Update, as an Open Letter to Jonah Goldberg: We take it, Jonah, that when Jesse Jackson makes claims regarding the effect of proposed legislation he opposes, you greet his interpretations with a fair amount of skepticism.
We take it you don't immediately assume the facts are as he claims them to be, simply because he is either A) Jesse Jackson or B) black, and therefore wise and learned on the topic of civil-rights legislation.
And, it should be noted, in all fairness to Mr. Jackson, he probably does actually have a working knowlege, at least of a fragmentary kind, about civil rights law, having been an interested advocate on the issue for 40 or 50 years.
But that working knowlege comes from his actual experience, not from his status as an interested minority.
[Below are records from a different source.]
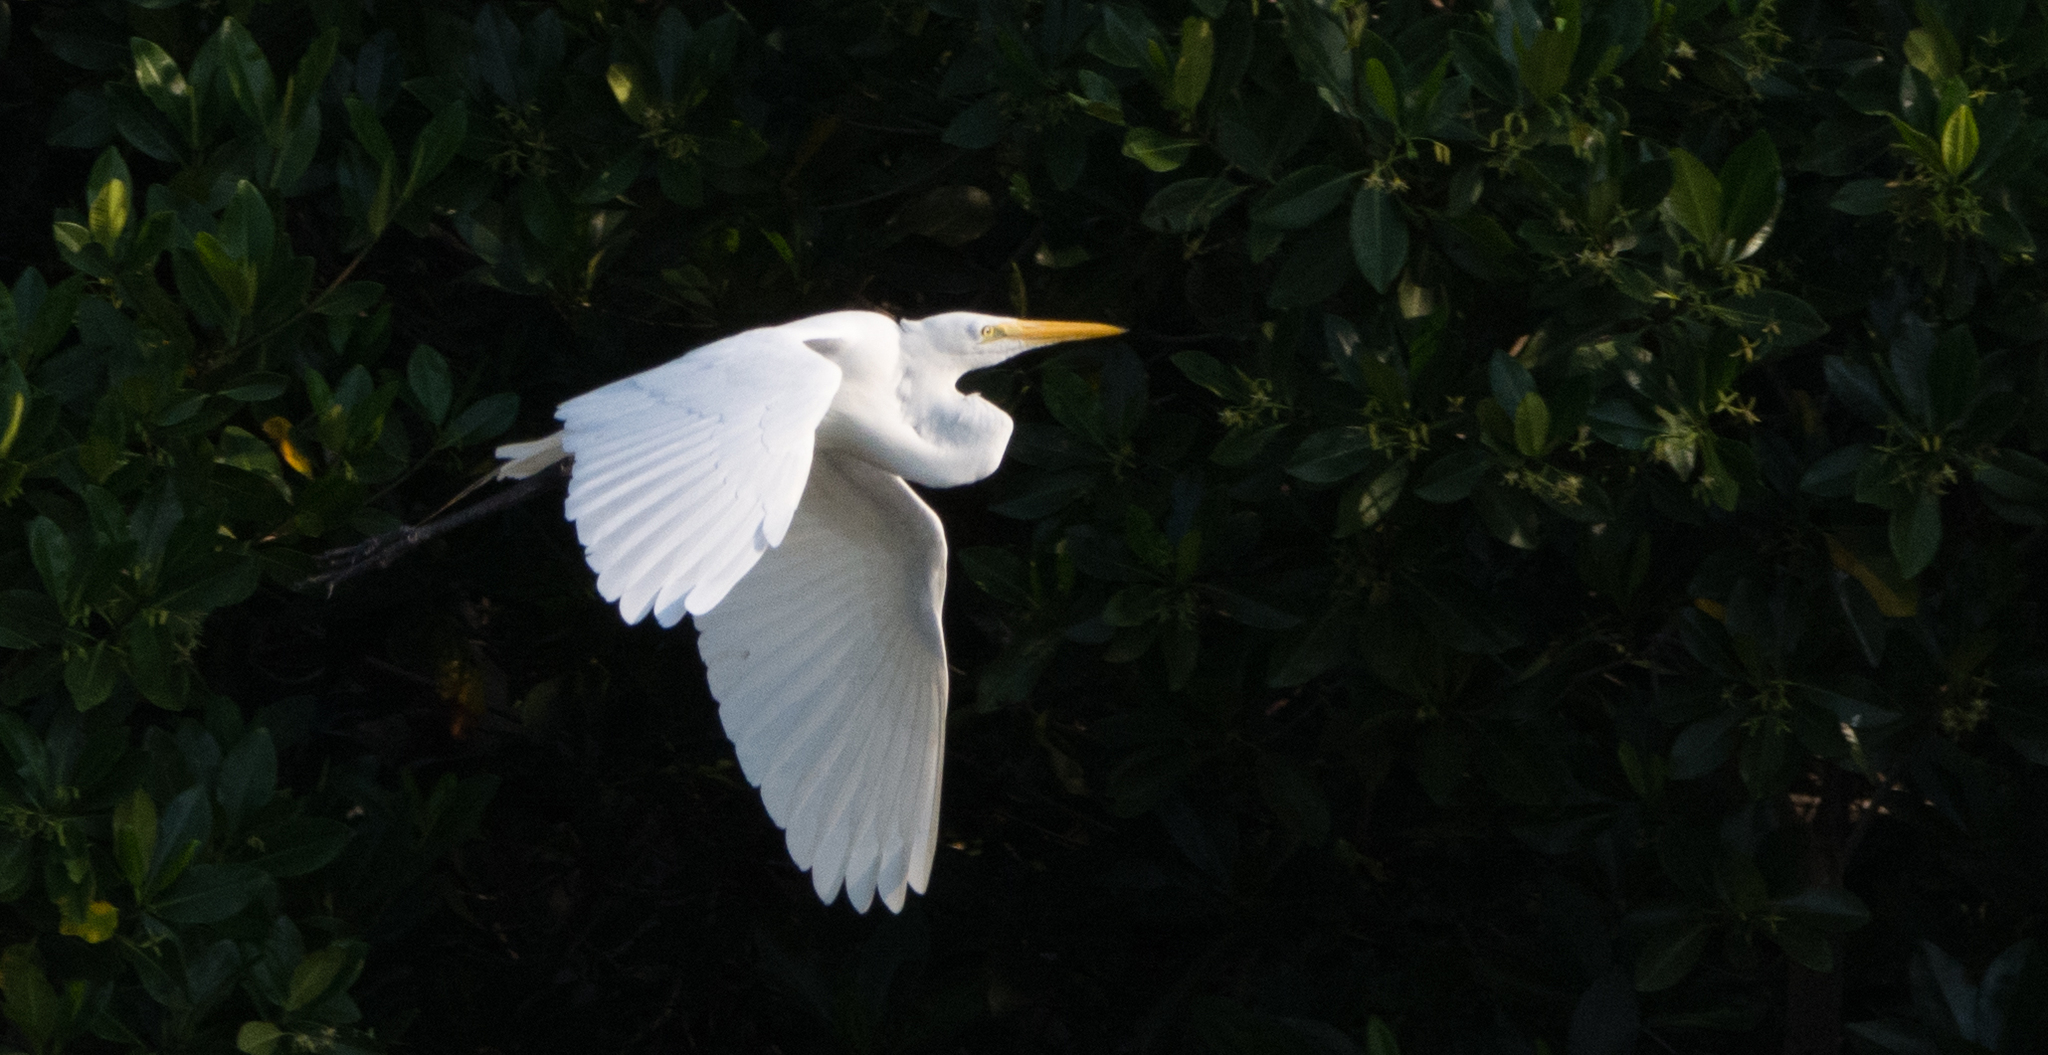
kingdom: Animalia
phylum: Chordata
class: Aves
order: Pelecaniformes
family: Ardeidae
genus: Ardea
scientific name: Ardea alba
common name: Great egret
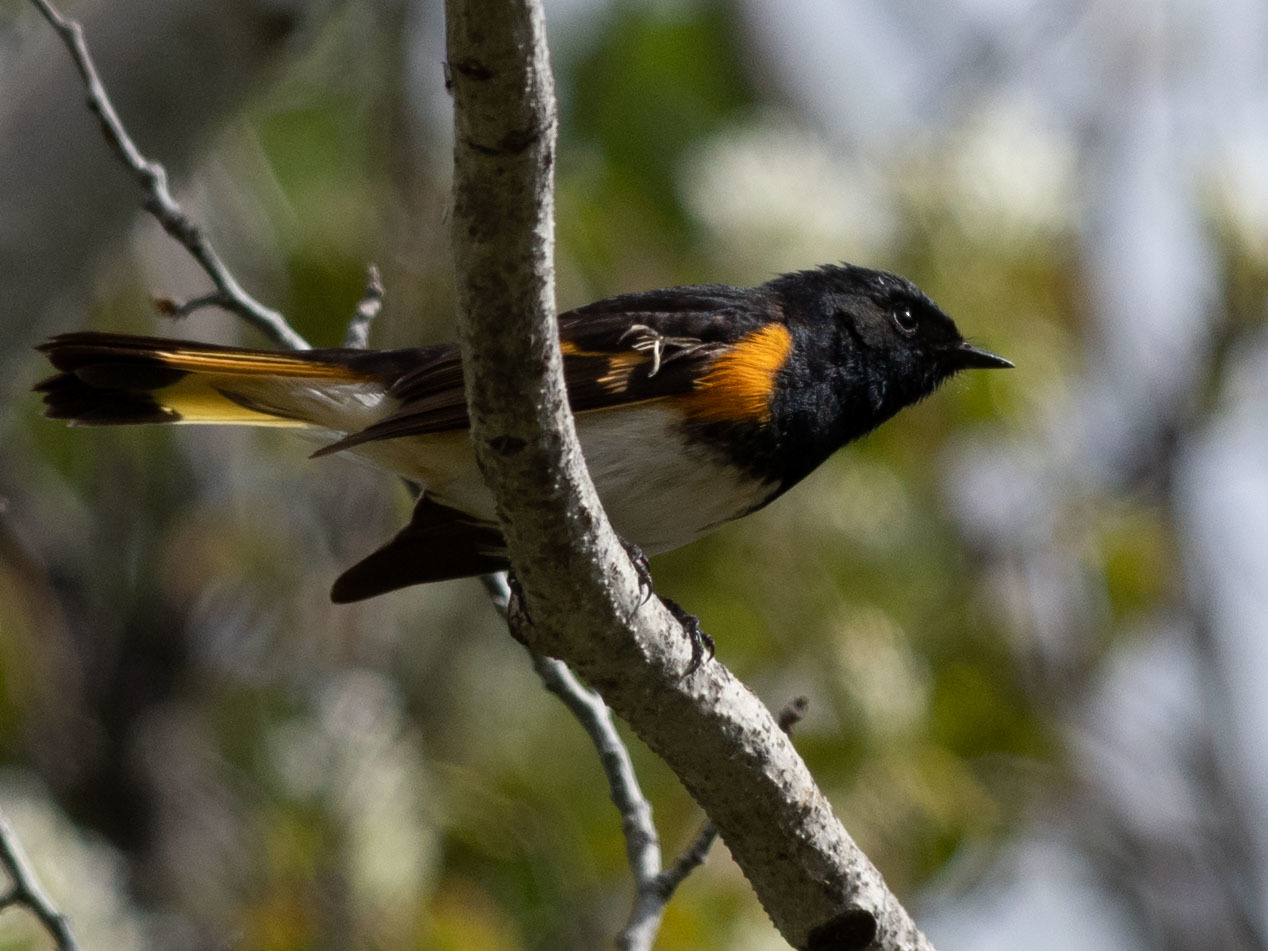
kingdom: Animalia
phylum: Chordata
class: Aves
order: Passeriformes
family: Parulidae
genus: Setophaga
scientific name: Setophaga ruticilla
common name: American redstart
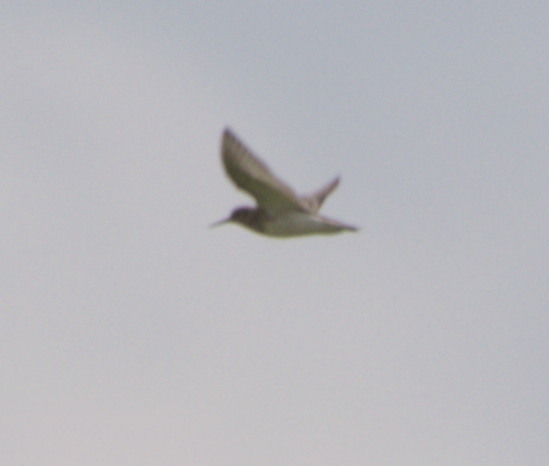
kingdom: Animalia
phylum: Chordata
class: Aves
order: Charadriiformes
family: Scolopacidae
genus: Calidris
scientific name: Calidris bairdii
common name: Baird's sandpiper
What, praytell, leads you assume that Andrew Sullivan is a legal expert? Can you site his previous analysis of legal cases as evidence of at least an amateur-level interest in the subject?
If you can't, could you please explain to us why you greet his claims with very little skepticism at all? Surely you can't imagine that homosexuals have an inborn expertise on legal analysis and precedent regarding gay issues.
Has he provided any legal citations for his claims? We haven't seen them. We stronlgy suspect there are no actual legal citations for any of these claims. We suspect his "source" for these claims is not anything to be found in the law at all; we think he just takes the HRC newsletter, adds some of his trademark ad hominem, and then prints it up as a legal analysis.
Here's a dandy little example of why you shouldn't blindly trust ignorant, dedicated advocates on questions involving the law. Seems some people claim and/or believe that failing to renew the Voting Rights Act of 1965 would result in blacks no longer having the right to vote.
Not true, of course. But the idea of it generates a lot of angry passion from concerned, but ignorant, citizens.
It's just too precious: The Shrill Sage accuses his enemies -- "theoconservatives," in his preferred cutesy name-calling fashion -- of having become "emotive."
Right, Sully. We wouldn't want any hysterical feminine emotion intruding into this rational back-and-forth we're having.